Melat Kejeta gewann sensationell die Silbermedaille bei den Weltmeisterschaften im Halbmarathon. - Foto: World Athletics / Dan Vernon
Melat Kejeta und das Märchen aus 1001 Nacht
Es war wie ein Märchen aus 1001 Nacht. Denn diese Silbermedaille von Melat Kejeta am vergangenen Sonnabend bei den Halbmarathon-Weltmeisterschaften war eigentlich nicht möglich.
Wie hat die 28-jährige Athletin des Laufteams Kassel das gemacht?
Sicherlich hat Melat Kejeta davon profitiert, dass gleich drei Topfavoritinnen im polnischen Gdynia stolperten und auf das Pflaster fielen und dann auch noch die vor ihr laufende Äthiopierin vor der Kurve unmittelbar vor dem Ziel einen Schlenker in die falsche Richtung machte.
========
■ **IHRE AUFGABEN**:
A. Geben Sie aus dem Artikel über Melat Kejeta den Abschnitt wieder, der mit den Worten „Wie hat die“ beginnt und mit „falsche Richtung machte.“ endet.
B. Für welches Laufteam startet Melat Kejeta laut dem Artikel über sie?

■ **BEREITGESTELLTE DATEN**:
========
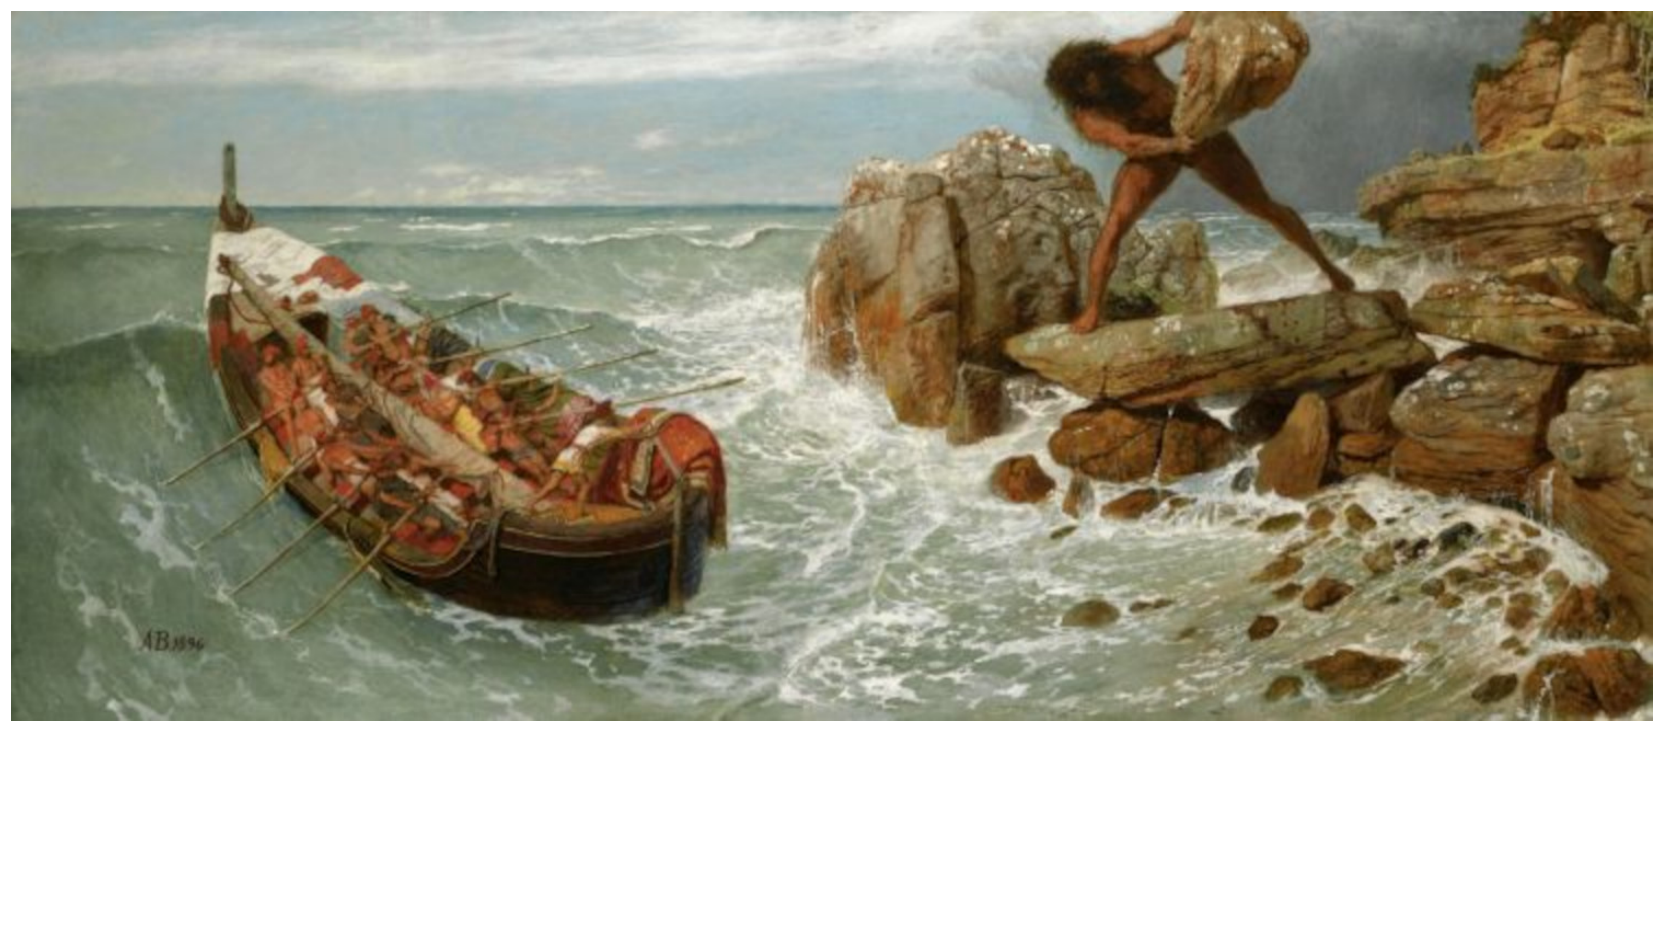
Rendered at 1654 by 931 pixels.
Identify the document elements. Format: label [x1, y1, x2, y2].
========
■ **LÖSUNGEN JE AUFGABE**:
A.
Wie hat die 28-jährige Athletin des Laufteams Kassel das gemacht?
Sicherlich hat Melat Kejeta davon profitiert, dass gleich drei Topfavoritinnen im polnischen Gdynia stolperten und auf das Pflaster fielen und dann auch noch die vor ihr laufende Äthiopierin vor der Kurve unmittelbar vor dem Ziel einen Schlenker in die falsche Richtung machte.

B. Für das Laufteam Kassel.